Here's a sample job script. To make this work you'll need:

  • Java code. We use /usr/local/hadoop-1.0.4/hadoop-examples-1.0.4.jar below, containing the standard Hadoop word-count example.
  • Sample data. We used Gutenberg e-text 20417.
  • Add /usr/local/hadoop-1.0.4/bin to your PATH.
#$ -cwd
#$ -j y
#$ -l h_rt=1:00:00,h_vmem=4G
#$ -pe hadoop 64

source /usr/local/hadoop-1.0.4/conf/hadoop-sge.sh
hadoop_config  # Prepare the Hadoop environment.
hadoop_format  # OPTIONAL: Create the Hadoop filesystem.
hadoop_start   # Start the Hadoop services.

# Copy input to the HDFS filesystem.
hadoop fs -put gutenberg/pg20417.txt pg20417.txt

# Run the hadoop task(s) here. Specify the jar, class, input, and output.
hadoop jar ./hadoop-examples-1.0.4.jar wordcount pg20417.txt output

# Copy the output files from the HDFS filesystem.
hadoop fs -get output hadoop-output.$JOB_ID

# PLEASE always stop the Hadoop service processes before exiting the job!
hadoop_stop

Results from this sample script should be found in hadoop-output.$JOB_ID/part-r-00000.

For debugging purposes you might find it useful to run interactively:

$ qrsh -pe hadoop 16 -l h_rt=1:0:0,h_vmem=4G -cwd bash

Data copied into the Hadoop Filesystem will persist between jobs, though running hadoop_format may (or may not) destroy old data. Best practice is to delete data explicitly with hadoop fs -rmr or the equivalent when you are done with it.

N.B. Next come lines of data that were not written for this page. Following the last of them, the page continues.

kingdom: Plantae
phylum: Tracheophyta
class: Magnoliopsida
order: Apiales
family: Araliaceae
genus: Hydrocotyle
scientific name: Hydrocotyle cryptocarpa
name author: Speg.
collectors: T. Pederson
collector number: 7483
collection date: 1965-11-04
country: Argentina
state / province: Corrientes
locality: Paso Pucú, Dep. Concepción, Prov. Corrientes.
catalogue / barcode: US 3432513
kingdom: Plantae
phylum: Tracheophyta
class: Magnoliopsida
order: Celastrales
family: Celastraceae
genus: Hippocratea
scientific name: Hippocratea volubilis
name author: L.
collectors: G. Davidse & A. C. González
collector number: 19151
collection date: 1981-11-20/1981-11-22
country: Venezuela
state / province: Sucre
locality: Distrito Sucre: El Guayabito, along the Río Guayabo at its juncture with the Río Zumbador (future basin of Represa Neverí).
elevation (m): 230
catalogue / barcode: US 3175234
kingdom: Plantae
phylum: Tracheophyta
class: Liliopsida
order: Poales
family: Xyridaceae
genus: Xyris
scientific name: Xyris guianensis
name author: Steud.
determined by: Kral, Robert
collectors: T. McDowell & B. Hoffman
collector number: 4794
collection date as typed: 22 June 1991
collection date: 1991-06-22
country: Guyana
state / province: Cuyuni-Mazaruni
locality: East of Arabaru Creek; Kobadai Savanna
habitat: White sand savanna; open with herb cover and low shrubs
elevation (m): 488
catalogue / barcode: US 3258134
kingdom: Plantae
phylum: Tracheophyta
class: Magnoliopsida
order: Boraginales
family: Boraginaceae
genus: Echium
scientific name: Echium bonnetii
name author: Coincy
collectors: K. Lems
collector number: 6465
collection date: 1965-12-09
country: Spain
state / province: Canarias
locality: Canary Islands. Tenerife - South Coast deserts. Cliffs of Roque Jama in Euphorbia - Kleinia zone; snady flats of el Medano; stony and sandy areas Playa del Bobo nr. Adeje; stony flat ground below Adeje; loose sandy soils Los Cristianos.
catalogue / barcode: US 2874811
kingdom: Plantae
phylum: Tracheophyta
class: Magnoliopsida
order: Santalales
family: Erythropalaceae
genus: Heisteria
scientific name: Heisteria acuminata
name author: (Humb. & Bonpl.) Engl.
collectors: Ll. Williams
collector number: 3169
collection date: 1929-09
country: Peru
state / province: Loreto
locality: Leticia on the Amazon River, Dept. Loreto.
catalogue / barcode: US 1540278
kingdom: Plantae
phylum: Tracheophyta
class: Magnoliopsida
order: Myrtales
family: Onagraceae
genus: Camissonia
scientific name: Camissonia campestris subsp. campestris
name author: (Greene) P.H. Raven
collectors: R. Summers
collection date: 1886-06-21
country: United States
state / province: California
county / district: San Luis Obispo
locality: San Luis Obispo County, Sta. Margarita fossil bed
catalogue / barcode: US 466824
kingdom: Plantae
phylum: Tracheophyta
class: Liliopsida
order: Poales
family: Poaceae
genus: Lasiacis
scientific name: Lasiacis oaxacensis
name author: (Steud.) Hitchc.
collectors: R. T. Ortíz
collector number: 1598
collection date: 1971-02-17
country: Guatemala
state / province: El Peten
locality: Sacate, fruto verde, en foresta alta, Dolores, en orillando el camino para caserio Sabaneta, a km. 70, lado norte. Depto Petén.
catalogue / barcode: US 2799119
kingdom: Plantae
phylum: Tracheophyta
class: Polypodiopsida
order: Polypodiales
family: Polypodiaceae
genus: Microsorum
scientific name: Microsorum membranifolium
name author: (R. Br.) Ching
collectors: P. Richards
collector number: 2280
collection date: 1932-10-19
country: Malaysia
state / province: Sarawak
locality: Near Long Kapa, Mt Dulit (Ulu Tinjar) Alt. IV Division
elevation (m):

Please always remember to call hadoop_stop before exiting, so daemons are not left occupying memory.

The hadoop parallel environment will only work if you request a multiple of 16 slots.

We've empirically measured the time to hadoop fs -put 100GB to be about 25 minutes.

Troubleshooting and Known Issues

Various different errors can be produced by insufficient memory. Always request h_vmem=4G. In combination with the -pe hadoop this will ensure Grid Engine makes all the RAM in the machine available.

The default replication factor in HDFS is set to 3. One of our testers recommended a value of 4. You can change the replication factor by editing 'hdfs-site.xml' in conf.$jobid after calling the shell function hadoop_config but before calling hadoop_format. A block size of 512M or 1G in HDFS has also been recommended.